» What you are asked to do: Begin at the top of the records below and print each line exactly until the line containing "index mcp: (323, 243)" has been printed; any pictures are to be left out.

-------- Dataset extract --------

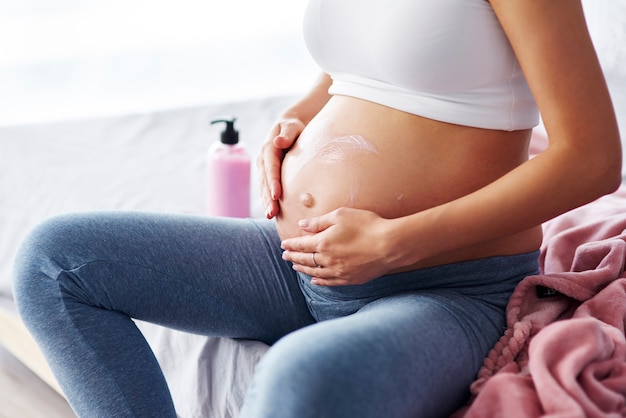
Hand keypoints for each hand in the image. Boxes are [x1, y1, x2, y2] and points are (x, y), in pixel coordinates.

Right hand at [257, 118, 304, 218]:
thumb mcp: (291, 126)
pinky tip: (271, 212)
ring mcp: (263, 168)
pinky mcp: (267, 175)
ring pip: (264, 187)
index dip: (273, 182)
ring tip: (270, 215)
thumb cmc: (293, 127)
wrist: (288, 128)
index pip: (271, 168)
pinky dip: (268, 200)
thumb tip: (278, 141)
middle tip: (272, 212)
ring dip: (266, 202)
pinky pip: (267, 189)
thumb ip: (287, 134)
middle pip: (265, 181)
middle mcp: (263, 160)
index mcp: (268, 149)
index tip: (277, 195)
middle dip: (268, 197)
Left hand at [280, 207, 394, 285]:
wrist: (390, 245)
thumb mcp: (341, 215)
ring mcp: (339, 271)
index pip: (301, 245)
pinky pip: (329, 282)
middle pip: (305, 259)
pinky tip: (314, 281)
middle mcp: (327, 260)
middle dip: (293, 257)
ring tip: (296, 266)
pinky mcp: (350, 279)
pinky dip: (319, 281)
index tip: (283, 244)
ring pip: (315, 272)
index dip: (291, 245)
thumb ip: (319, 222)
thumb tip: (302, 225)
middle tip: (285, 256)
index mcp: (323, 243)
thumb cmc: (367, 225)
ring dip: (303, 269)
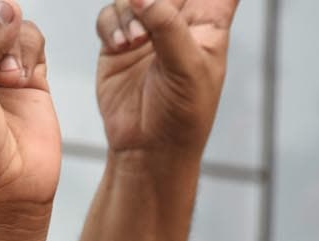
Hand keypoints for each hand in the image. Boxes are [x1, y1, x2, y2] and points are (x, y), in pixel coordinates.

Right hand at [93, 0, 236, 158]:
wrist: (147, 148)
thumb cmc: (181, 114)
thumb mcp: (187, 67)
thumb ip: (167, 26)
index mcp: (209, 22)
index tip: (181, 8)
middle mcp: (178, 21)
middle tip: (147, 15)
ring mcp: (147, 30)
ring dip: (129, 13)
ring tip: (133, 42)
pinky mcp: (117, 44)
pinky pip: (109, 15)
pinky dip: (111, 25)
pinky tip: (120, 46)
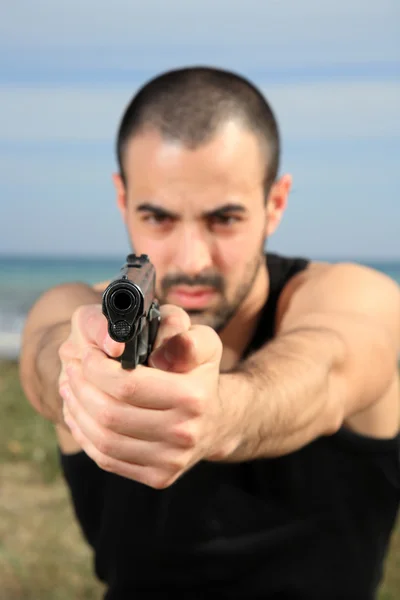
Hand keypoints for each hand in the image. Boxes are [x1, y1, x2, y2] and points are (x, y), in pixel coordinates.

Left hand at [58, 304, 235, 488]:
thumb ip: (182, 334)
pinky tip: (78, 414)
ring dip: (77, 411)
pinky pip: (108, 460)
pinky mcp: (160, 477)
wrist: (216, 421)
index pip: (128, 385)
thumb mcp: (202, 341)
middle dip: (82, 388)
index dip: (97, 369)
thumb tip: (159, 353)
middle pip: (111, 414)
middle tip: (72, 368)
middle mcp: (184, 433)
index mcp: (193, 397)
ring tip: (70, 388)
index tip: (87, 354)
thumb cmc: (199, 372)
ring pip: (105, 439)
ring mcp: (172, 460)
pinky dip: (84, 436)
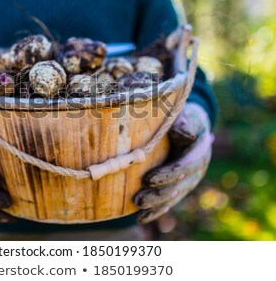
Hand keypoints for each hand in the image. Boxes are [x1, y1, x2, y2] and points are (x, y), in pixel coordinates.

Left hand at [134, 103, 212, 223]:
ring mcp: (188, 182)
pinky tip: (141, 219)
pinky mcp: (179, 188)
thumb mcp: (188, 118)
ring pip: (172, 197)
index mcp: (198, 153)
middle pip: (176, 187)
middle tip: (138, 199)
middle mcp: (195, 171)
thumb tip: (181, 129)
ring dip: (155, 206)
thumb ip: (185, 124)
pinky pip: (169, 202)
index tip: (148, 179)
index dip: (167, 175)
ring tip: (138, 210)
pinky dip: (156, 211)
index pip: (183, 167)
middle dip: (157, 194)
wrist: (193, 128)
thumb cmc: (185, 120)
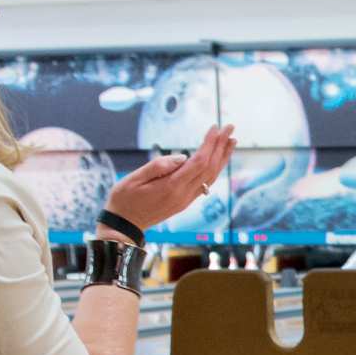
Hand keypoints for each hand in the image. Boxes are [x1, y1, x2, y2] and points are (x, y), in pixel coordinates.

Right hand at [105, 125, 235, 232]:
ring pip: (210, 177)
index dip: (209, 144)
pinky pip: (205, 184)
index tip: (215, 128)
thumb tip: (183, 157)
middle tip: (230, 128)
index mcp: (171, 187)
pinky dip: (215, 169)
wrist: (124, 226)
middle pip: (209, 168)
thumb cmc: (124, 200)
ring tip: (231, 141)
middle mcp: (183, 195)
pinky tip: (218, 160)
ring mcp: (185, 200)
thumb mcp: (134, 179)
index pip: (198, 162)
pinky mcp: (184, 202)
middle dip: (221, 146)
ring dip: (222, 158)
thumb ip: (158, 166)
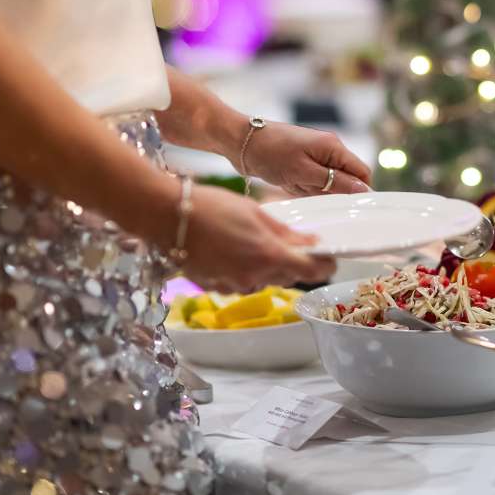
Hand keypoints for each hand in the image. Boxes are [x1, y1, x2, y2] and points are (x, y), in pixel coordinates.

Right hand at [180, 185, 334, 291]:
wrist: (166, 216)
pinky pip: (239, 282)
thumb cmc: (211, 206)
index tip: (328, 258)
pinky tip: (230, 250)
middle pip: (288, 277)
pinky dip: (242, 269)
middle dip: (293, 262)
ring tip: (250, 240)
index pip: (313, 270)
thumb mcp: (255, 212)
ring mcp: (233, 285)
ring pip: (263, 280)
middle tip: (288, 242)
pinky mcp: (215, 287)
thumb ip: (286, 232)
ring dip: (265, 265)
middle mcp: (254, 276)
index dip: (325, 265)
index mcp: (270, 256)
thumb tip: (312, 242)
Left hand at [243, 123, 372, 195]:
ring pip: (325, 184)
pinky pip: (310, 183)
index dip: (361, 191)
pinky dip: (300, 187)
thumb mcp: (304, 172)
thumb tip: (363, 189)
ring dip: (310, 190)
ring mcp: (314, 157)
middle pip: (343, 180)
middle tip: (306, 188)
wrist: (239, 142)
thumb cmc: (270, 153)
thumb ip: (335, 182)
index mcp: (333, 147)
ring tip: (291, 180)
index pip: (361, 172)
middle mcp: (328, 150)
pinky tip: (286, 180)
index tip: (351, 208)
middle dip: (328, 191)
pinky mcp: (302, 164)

--------

» Answer space:
Hand keypoints for each hand in the image. Boxes are [x1, y1, x2, y2] and points are (x, y), in pixel coordinates.

Right hand at [257, 118, 304, 218]:
thumb mcp: (291, 126)
pinky tip: (271, 212)
ring mcp: (263, 168)
pinky mcp: (267, 175)
ring pip: (264, 187)
index dip: (273, 182)
ring tip: (270, 215)
thumb cmc: (293, 127)
wrist: (288, 128)
index pip: (271, 168)
pinky dip: (268, 200)
thumb tip: (278, 141)
middle tip: (272, 212)
ring dip: (266, 202)
pinky pip: (267, 189)
thumb ip: (287, 134)
middle pip: (265, 181)
middle mcp: (263, 160)
index mcp: (268, 149)
index tip: (277, 195)
middle dip: (268, 197)
Left hand at [280, 207, 394, 285]:
wrist: (390, 245)
thumb mcp: (341, 215)
ring mcp: (339, 271)
index pip: (301, 245)
pinky pip: (329, 282)
middle pip: (305, 259)
pinky tip: (314, 281)
middle mcp: (327, 260)
middle dip: (293, 257)
ring tip: (296, 266)
pinky mcp: (350, 279)
pinky dip: (319, 281)
index tip: (283, 244)
ring pip: (315, 272)
index dip: (291, 245)
thumb ip: (319, 222)
thumb tip: (302, 225)
middle tip: (285, 256)
index mcp: (323, 243)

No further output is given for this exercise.